What to do
This exercise calls for duplicating every entry below exactly, without the images.
*** Opening Data for the task ***
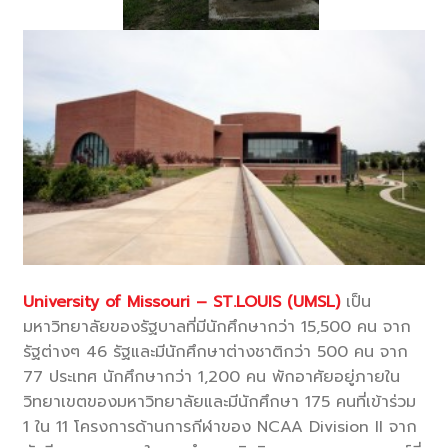
University of Missouri – ST.LOUIS (UMSL)
เป็น
มหาวิทยาลัยของรัฐบาลที่มีนักศึกษากว่า 15,500 คน จาก
รัฐต่างๆ 46 รัฐและมีนักศึกษาต่างชาติกว่า 500 คน จาก
77 ประเทศ นักศึกษากว่า 1,200 คน พักอาศัยอยู่ภายใน
วิทยาเขตของมหาวิทยาลัยและมีนักศึกษา 175 คนที่เข้าร่วม
1 ใน 11 โครงการด้านการกีฬาของ NCAA Division II จาก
*** Closing Data for the task ***
Your solution
University of Missouri – ST.LOUIS (UMSL)
เป็น
มหาวิทยาลัยของรัฐบาลที่มีนักศึกษากว่า 15,500 คน จาก
รัฐต่างๆ 46 รัฐและมีนักศึกษาต่างชาติกว่า 500 คน จาก
77 ประเทศ นักศึกษากว่า 1,200 คน พักอาศัยอยู่ภายใน
วิทยาเขตของมหาวิทยาลัยและมีนักศึกษา 175 คนที่เข้าร่วม
1 ใน 11 โครงการด้านการกีฬาของ NCAA Division II จาก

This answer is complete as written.